**Provided records**
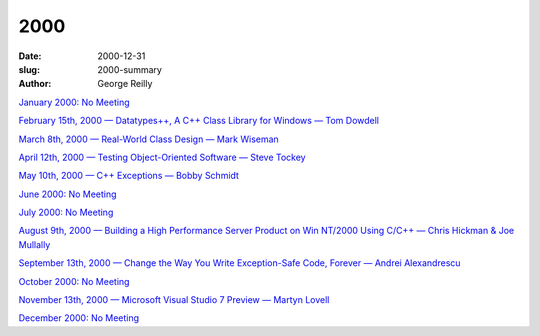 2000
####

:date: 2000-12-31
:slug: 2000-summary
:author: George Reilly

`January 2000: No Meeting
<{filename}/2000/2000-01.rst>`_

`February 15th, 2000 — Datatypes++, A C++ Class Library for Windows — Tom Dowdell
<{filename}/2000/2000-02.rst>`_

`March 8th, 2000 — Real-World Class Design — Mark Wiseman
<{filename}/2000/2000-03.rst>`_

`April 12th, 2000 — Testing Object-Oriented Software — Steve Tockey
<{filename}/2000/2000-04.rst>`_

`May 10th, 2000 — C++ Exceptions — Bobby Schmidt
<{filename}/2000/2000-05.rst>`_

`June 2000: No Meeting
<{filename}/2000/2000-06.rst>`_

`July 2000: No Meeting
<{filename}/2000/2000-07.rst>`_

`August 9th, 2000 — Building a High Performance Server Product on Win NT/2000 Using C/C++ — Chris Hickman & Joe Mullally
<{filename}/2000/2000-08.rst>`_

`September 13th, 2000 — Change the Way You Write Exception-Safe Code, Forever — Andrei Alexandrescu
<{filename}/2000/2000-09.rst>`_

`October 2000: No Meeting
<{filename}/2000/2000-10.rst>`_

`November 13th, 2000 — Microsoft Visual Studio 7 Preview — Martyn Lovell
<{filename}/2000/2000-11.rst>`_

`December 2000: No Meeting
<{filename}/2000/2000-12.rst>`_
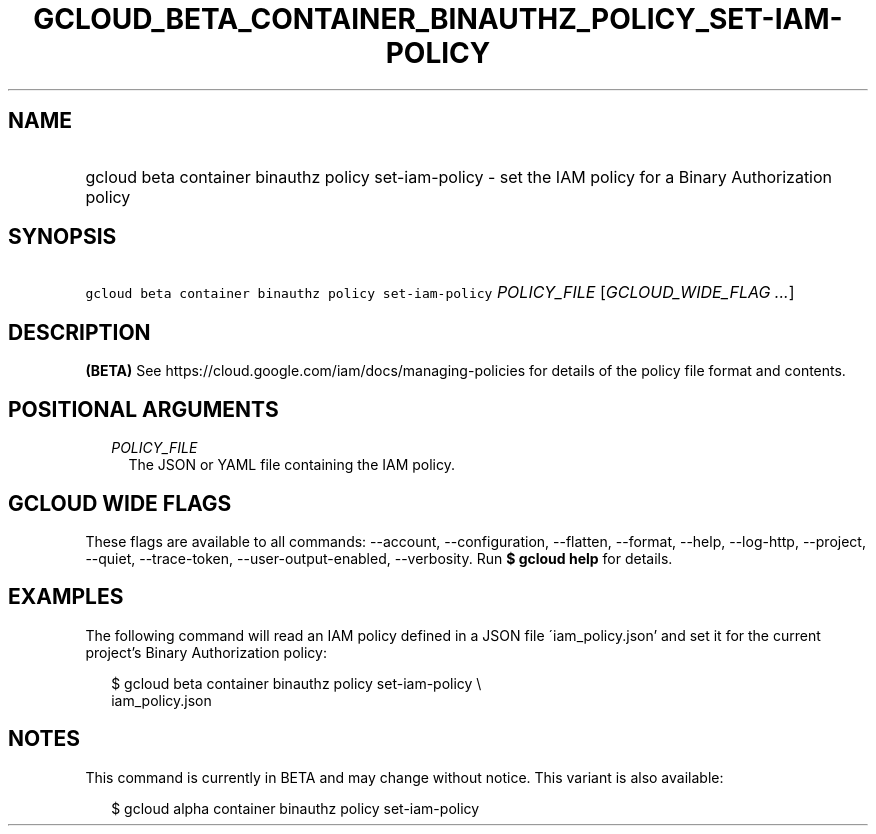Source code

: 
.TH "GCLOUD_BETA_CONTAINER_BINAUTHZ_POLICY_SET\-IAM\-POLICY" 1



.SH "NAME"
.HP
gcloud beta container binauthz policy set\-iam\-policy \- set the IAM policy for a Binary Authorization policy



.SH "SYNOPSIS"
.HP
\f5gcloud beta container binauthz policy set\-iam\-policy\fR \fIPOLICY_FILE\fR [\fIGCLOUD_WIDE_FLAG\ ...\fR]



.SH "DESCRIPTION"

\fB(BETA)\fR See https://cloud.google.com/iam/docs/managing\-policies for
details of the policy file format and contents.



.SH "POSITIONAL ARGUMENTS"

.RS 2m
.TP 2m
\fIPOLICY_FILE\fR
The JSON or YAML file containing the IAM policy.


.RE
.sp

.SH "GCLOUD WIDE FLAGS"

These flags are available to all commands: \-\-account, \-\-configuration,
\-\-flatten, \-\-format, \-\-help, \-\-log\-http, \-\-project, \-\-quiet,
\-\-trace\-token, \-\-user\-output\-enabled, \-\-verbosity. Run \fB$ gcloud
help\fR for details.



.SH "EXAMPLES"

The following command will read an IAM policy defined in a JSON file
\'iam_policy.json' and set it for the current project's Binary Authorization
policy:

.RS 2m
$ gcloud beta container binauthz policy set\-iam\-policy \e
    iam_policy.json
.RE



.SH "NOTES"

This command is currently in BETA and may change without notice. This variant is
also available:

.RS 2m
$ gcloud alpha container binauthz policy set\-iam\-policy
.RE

**Task item**
Return each line of the data that contains the string "Class".

**Finished task**
`February 15th, 2000 — Datatypes++, A C++ Class Library for Windows — Tom Dowdell
`March 8th, 2000 — Real-World Class Design — Mark Wiseman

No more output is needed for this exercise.